RE: Mind/matter duality
June 3, 2013 at 10:50 am
(This post was last modified: June 3, 2013 at 10:53 am by little_monkey.)
(June 3, 2013 at 10:37 am)bennyboy Wrote:(June 3, 2013 at 8:55 am)little_monkey Wrote: I believe what you have left out what is the most important element, Darwin's theory of evolution: the fact that we've evolved from lower species. Evolution has no specific goal other than for a species to survive not only against the natural elements but also against other species. In that struggle, nothing was ever written in cement that we, homo sapiens, would have the brains completely wired to understand every aspects of the universe. But as the dominant species on this planet, we have accomplished quite an extraordinary feat in understanding a good part of this universe with two simple tools: the alphabet and a number system. Just 100 years ago we began to understand why atoms bond to form molecules. Just 50 years ago, we've discovered DNA, the basic stuff of life. I don't think our journey has ended, rather it has just begun. The reality that we can even understand the nature of our limitations, through math (Godel Incomplete Theorem) and physics (Heisenberg Uncertainty Principle), is extraordinary in itself.
Joe
No doubt. My belief is that as we push against new boundaries, we're going to come up against more and more ambiguities that seem unsolvable. We may solve some of them through cycles of experimentation and theoretical physics, but we'll also realize that others are necessarily unsolveable.
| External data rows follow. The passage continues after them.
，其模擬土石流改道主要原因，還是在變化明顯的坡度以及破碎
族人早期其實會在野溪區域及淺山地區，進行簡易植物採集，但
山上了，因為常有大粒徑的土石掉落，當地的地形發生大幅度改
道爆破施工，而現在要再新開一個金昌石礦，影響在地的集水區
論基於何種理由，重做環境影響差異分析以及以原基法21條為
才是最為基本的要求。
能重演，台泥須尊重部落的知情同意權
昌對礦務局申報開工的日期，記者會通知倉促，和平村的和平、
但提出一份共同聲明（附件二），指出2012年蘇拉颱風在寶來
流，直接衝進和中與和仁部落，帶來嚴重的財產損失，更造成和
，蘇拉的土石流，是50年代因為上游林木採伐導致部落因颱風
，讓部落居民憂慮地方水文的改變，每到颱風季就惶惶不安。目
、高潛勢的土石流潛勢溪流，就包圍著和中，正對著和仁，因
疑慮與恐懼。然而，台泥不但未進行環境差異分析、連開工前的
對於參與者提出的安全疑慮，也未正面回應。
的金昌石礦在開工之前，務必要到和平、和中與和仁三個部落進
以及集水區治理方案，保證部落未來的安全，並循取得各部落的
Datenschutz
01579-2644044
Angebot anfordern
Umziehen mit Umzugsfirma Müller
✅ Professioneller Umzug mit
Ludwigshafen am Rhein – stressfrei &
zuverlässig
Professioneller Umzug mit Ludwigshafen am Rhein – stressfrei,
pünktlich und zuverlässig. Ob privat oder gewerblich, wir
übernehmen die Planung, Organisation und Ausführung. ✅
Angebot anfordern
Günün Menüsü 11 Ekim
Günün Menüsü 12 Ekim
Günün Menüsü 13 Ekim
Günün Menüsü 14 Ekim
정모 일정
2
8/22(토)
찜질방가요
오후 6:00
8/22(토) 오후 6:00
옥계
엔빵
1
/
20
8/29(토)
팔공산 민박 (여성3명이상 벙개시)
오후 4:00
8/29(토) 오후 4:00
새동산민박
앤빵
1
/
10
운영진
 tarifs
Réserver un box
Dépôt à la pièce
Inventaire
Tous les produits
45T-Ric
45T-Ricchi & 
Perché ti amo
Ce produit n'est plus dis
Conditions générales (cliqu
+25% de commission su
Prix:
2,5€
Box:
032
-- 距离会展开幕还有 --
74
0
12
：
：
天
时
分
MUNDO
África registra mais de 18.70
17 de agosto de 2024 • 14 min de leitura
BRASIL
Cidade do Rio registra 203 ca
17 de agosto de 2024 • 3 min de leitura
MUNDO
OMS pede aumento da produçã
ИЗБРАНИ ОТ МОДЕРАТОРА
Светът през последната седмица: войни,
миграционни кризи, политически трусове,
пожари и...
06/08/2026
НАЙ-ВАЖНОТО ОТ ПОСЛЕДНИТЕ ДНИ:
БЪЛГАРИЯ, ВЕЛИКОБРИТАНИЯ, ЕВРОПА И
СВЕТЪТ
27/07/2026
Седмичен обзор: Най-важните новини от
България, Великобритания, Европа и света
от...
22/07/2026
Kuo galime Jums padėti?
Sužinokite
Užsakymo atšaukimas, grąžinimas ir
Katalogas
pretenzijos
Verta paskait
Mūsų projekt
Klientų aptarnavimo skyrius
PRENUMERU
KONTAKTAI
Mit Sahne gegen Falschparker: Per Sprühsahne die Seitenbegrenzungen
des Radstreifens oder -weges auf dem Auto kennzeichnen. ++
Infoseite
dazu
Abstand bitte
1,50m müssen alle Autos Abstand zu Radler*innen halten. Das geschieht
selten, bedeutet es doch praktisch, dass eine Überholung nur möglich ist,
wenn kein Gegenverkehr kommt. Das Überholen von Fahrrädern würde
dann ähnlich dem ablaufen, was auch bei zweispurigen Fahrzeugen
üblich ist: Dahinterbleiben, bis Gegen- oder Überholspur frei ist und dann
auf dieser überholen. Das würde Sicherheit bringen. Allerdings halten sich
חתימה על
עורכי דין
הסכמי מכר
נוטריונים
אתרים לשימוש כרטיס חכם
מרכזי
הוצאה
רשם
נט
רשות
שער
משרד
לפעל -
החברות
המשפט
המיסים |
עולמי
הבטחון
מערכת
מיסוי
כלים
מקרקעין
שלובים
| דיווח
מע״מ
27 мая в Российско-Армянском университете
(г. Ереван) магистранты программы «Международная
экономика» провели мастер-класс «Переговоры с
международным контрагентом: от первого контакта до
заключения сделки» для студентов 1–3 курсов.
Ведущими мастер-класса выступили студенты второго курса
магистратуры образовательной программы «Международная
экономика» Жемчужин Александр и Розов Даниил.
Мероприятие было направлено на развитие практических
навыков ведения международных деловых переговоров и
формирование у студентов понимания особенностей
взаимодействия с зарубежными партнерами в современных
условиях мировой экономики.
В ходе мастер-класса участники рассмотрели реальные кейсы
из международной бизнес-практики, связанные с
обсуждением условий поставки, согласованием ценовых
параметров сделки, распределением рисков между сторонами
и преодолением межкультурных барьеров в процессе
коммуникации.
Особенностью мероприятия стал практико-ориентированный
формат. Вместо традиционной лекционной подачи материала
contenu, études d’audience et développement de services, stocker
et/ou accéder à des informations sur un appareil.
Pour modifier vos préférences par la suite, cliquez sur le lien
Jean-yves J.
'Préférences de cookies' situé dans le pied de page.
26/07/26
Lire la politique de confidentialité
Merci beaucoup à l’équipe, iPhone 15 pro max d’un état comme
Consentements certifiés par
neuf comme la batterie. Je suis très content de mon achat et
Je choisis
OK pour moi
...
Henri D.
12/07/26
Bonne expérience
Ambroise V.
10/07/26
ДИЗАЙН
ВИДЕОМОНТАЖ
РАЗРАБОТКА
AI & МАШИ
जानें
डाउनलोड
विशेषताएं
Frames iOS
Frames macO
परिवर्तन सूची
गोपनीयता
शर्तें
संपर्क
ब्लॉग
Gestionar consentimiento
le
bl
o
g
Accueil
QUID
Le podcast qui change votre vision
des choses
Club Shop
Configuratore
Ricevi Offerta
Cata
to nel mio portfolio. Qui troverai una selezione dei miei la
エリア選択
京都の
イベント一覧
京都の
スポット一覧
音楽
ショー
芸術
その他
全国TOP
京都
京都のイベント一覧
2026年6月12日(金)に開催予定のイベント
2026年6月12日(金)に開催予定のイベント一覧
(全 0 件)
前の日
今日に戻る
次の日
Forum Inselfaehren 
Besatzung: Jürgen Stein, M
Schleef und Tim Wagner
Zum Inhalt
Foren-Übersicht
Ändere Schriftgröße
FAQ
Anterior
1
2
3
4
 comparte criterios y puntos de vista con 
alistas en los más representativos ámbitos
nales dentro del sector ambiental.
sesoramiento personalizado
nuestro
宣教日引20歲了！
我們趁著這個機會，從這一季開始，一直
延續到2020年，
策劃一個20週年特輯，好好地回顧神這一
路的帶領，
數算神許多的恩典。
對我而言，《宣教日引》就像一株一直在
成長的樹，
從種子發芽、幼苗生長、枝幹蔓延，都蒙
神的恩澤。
I also believe (and this is speculative) that many of the apparent ambiguities will get fought over, and eventually shrugged off as brute fact, like particle/wave. I highly suspect in the end that matter and mind may end up being indistinguishable-- not because mind is just a byproduct of matter or vice versa, but because they may end up being different manifestations (or perspectives) of the same thing: mind/matter/energy/stuff.
/woo
Agree on that.
One note tho', about the wave/particle thingy. In our everyday life, we have classical physics that gives more or less a reasonable picture of the universe. In that regime objects are classified as either particles ( things that collide and bounce off) and waves ( things that go straight through and interfere destructively/constructively) But at subatomic scale, that classification no longer holds. We have objects that can be like particles in some circumstances, and waves in different circumtances. But somehow we have developped a theory that can handle these. So what we couldn't describe through ordinary language, we have done it through the other "language", called math. So what about the other outstanding issues like free will or self-awareness? Who knows, but 100 years ago, there were no theory about the beginning of the universe. Now we have a half-dozen of them. I believe we live in very exciting times.